Consequently, ArgentSea makes it possible to easily build failover capability, but does not natively offer this. All of the connection properties in the configuration hierarchy are updatable. This allows you to build failover logic that updates the connection information — server endpoints, database names, etc. — given whatever trigger you prefer.
Note
Once created, both the ShardSets and Databases singleton collections themselves are immutable, although any connection property in the configuration hierarchy can still be updated. In other words, after the Hereditary Configuration Hierarchy is created, you cannot change the layout of the hierarchy, but the connection properties of the members can still be changed and will update the client connections. Child objects will also continue to inherit any updates from their parents. Of course, updating connection properties is not fully thread-safe, but it will not impact queries that have already started.

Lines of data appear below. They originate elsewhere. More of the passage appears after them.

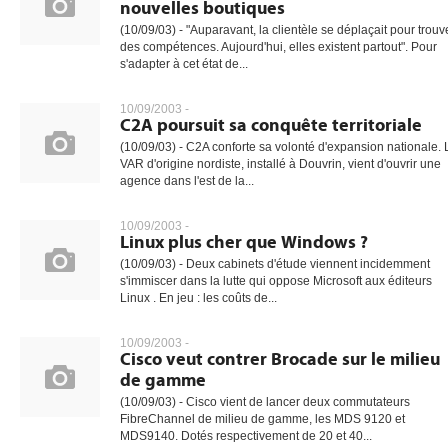
nouvelles boutiques
(10/09/03) - "Auparavant, la clientèle se déplaçait pour trouv
des compétences. Aujourd'hui, elles existent partout". Pour
s'adapter à cet état de...
10/09/2003 -
C2A poursuit sa conquête territoriale
(10/09/03) - C2A conforte sa volonté d'expansion nationale. 
VAR d'origine nordiste, installé à Douvrin, vient d'ouvrir une
agence dans l'est de la...
10/09/2003 -
Linux plus cher que Windows ?
(10/09/03) - Deux cabinets d'étude viennent incidemment
s'immiscer dans la lutte qui oppose Microsoft aux éditeurs
Linux . En jeu : les coûts de...
10/09/2003 -
Cisco veut contrer Brocade sur le milieu
de gamme
(10/09/03) - Cisco vient de lancer deux commutateurs
FibreChannel de milieu de gamme, les MDS 9120 et
MDS9140. Dotés respectivement de 20 et 40...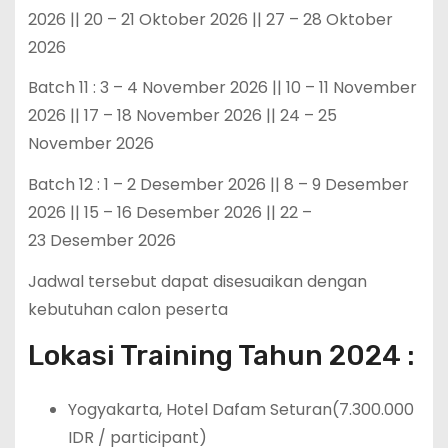
2026 || 20 – 21 Oktober 2026 || 27 – 28 Oktober
2026
Batch 11 : 3 – 4 November 2026 || 10 – 11 November
2026 || 17 – 18 November 2026 || 24 – 25
November 2026
Batch 12 : 1 – 2 Desember 2026 || 8 – 9 Desember
2026 || 15 – 16 Desember 2026 || 22 –
23 Desember 2026
Jadwal tersebut dapat disesuaikan dengan
kebutuhan calon peserta
Lokasi Training Tahun 2024 :
Yogyakarta, Hotel Dafam Seturan(7.300.000
IDR / participant)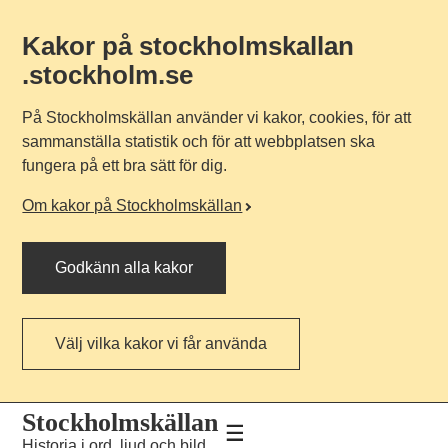
Kakor på stockholmskallan
.stockholm.se
På Stockholmskällan använder vi kakor, cookies, för att
sammanställa statistik och för att webbplatsen ska
fungera på ett bra sätt för dig.
Om kakor på Stockholmskällan
Godkänn alla kakor
Välj vilka kakor vi får använda
Till
Till
Stockholmskällan
navigationen
huvudinnehållet
Historia i ord, ljud och bild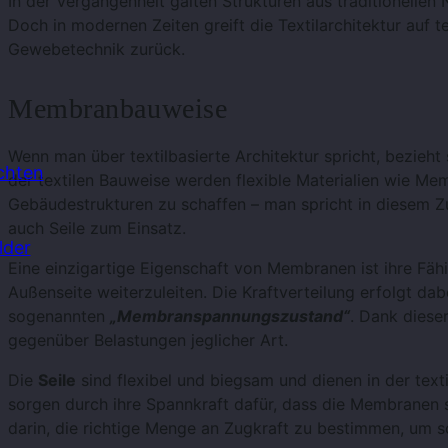
In der Vergangenheit galten Strukturen aus traditionellen N
Doch in modernen Zeiten greift die Textilarchitektur auf t
Gewebetechnik zurück.
Membranbauweise
Wenn man über textilbasierte Architektur spricht, bezieht s
chten
der textilen Bauweise werden flexible Materialien wie Mem
Gebäudestrukturen zu schaffen – man spricht in diese
auch Seile zum Einsatz.
lder
Eine einzigartige Eigenschaft von Membranen ist ihre Fäh
Außenseite weiterzuleiten. Die Kraftverteilung erfolgt da
sogenannten
„Membranspannungszustand“
. Dank diese
gegenüber Belastungen jeglicher Art.
Die
Seile
sind flexibel und biegsam und dienen in der text
sorgen durch ihre Spannkraft dafür, dass die Membranen 
darin, die richtige Menge an Zugkraft zu bestimmen, um 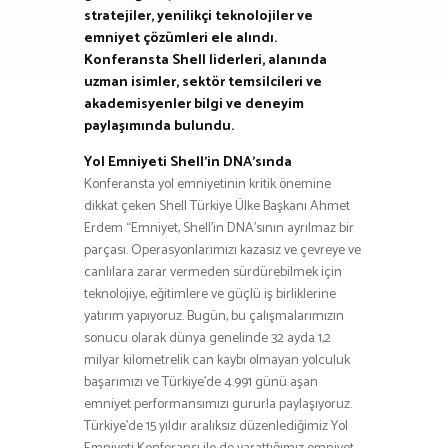
stratejiler, yenilikçi teknolojiler ve
emniyet çözümleri ele alındı.
Konferansta Shell liderleri, alanında
uzman isimler, sektör temsilcileri ve
akademisyenler bilgi ve deneyim
paylaşımında bulundu.
Yol Emniyeti Shell’in DNA’sında
Konferansta yol emniyetinin kritik önemine
dikkat çeken Shell Türkiye Ülke Başkanı Ahmet
Erdem “Emniyet, Shell’in DNA’sının ayrılmaz bir
parçası. Operasyonlarımızı kazasız ve çevreye ve
canlılara zarar vermeden sürdürebilmek için
teknolojiye, eğitimlere ve güçlü iş birliklerine
yatırım yapıyoruz. Bugün, bu çalışmalarımızın
sonucu olarak dünya genelinde 32 ayda 1,2
milyar kilometrelik can kaybı olmayan yolculuk
başarımızı ve Türkiye’de 4.991 günü aşan
emniyet performansımızı gururla paylaşıyoruz.
Türkiye’de 15 yıldır aralıksız düzenlediğimiz Yol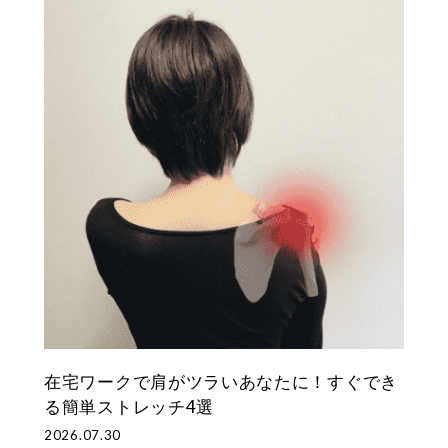
在宅ワークで肩がツラいあなたに！すぐでき
る簡単ストレッチ4選
2026.07.30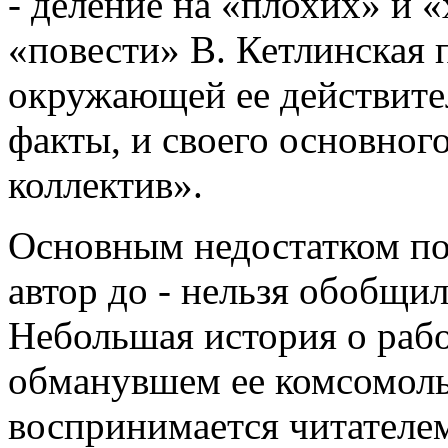
- деление на «плохих» и 
«повести» В. Кетлинская п
окружающей ее действите
факты, и своего основног
коллектив».
Основным недостатком пов
автор до - нельзя обобщи
Небольшая история о раб
обманувшем ее комсомоль
воспринимается читателем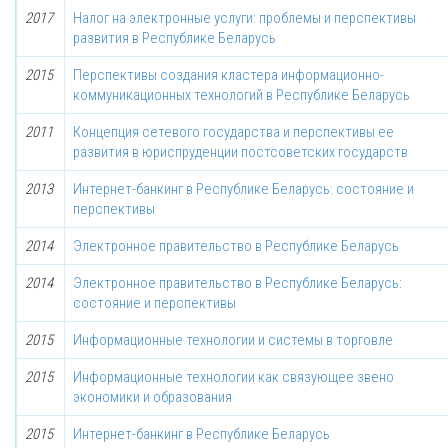
2017
Налог на электронные услуги: проблемы и перспективы
развития в Республике Беларусь
2015
Перспективы создания кластера информационно-
коммуникационных технологий в Республике Беларусь
2011
Концепция сетевого государства и перспективы ее
развития в юриспруденции постсоветских государств
2013
Интернет-банкинг в Республике Беларусь: состояние и
перспективы
2014
Электронное правительство в Республике Беларусь
2014
Электронное правительство в Республике Беларусь:
состояние и перспективы
2015
Информационные технологии и системы в торговле
2015
Информационные технологии как связующее звено
экономики и образования
2015
Интернет-банкинг в Республике Беларусь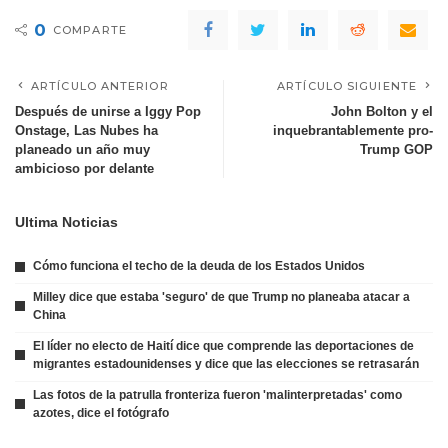
0
COMPARTE
ARTÍCULO ANTERIOR
ARTÍCULO SIGUIENTE
Después de unirse a Iggy Pop
John Bolton y el
Onstage, Las Nubes ha
inquebrantablemente pro-
planeado un año muy
Trump GOP
ambicioso por delante
Ultima Noticias
Cómo funciona el techo de la deuda de los Estados Unidos
Milley dice que estaba 'seguro' de que Trump no planeaba atacar a
China
El líder no electo de Haití dice que comprende las deportaciones de
migrantes estadounidenses y dice que las elecciones se retrasarán
Las fotos de la patrulla fronteriza fueron 'malinterpretadas' como
azotes, dice el fotógrafo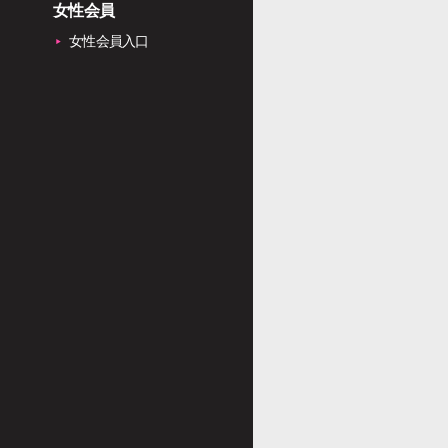
女性会員
女性会員入口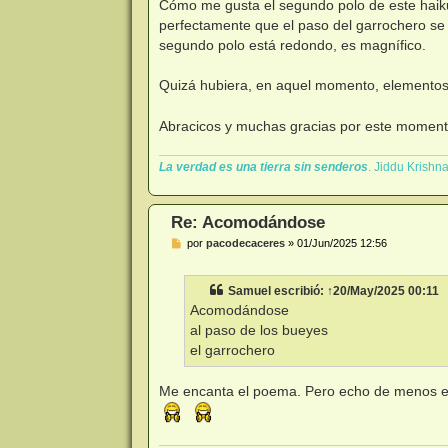
n
Cómo me gusta el segundo polo de este ha
s
perfectamente que el paso del garrochero se
a
j
segundo polo está redondo, es magnífico.
e
Quizá hubiera, en aquel momento, elementos 
Abracicos y muchas gracias por este momen
La verdad es una tierra sin senderos
. Jiddu Krishn
Re: Acomodándose
M
por
pacodecaceres
»
01/Jun/2025 12:56
e
n
s
Samuel
escribió:
↑
20/May/2025 00:11
a
j
Acomodándose
e
al paso de los bueyes
el garrochero
Me encanta el poema. Pero echo de menos el 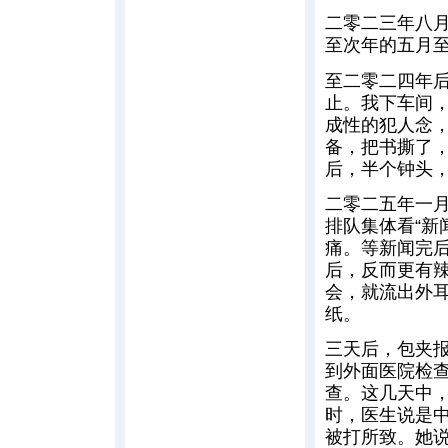
二零二三年八月
至次年的五月
至二零二四年
止。我下车间
成性的犯人念
备，把书撕了
后，半个钟头
二零二五年一
排队集体看“新
痛。等新闻完
后，反而更有
会，就流出外
纸。
三天后，包夹
到外面医院检
查。这几天中
时，医生说是
被打所致。她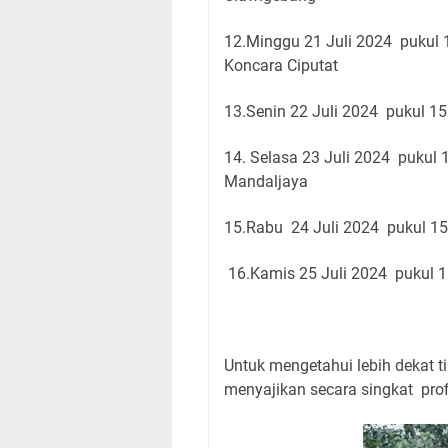
12.Minggu 21 Juli 2024 pukul
Koncara Ciputat
13.Senin 22 Juli 2024 pukul 15
14. Selasa 23 Juli 2024 pukul
Mandaljaya
15.Rabu 24 Juli 2024 pukul 15
16.Kamis 25 Juli 2024 pukul 
Untuk mengetahui lebih dekat 
menyajikan secara singkat prof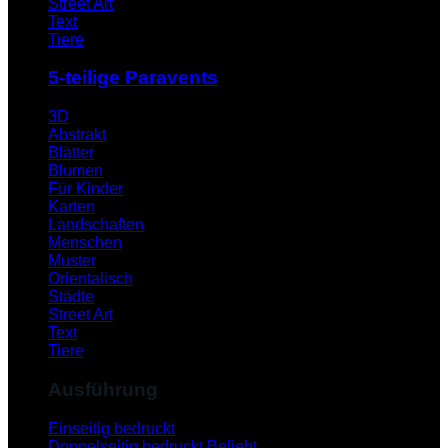
Street Art
Text
Tiere
5-teilige Paravents
3D
Abstrakt
Blätter
Blumen
Für Kinder
Karten
Landschaften
Menschen
Muster
Orientalisch
Städte
Street Art
Text
Tiere
Ausführung
Einseitig bedruckt
Doppelseitig bedruckt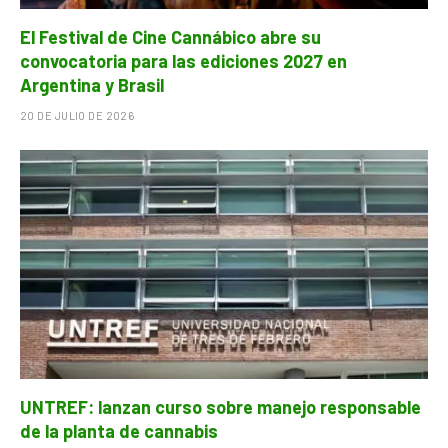
El Festival de Cine Cannábico abre su
convocatoria para las ediciones 2027 en
Argentina y Brasil
20 DE JULIO DE 2026
UNTREF: lanzan curso sobre manejo responsable
de la planta de cannabis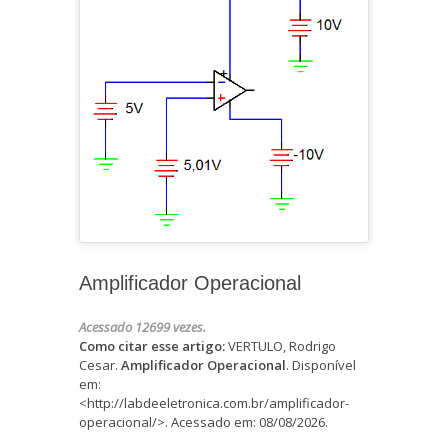
Amplificador Operacional
Acessado 12699 vezes.
Como citar esse artigo:
VERTULO, Rodrigo
Cesar.
Amplificador Operacional
. Disponível
em:
<http://labdeeletronica.com.br/amplificador-
operacional/>. Acessado em: 08/08/2026.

The configuration objects are .NET Options classes, which are obtained through an IOptions<> injection. One possible point of confusion is that the you reference objects in the ShardSets and Databases collections by their (string) key; however, the Options objects themselves originate as arrays that reflect your configuration layout. You must use an integer index to reference a shard set or connection. The value of this index depends on the order in your configuration files and the order in which they are loaded. In other words, you can verify the configuration options object by checking the key property, but you cannot use the key as an indexer.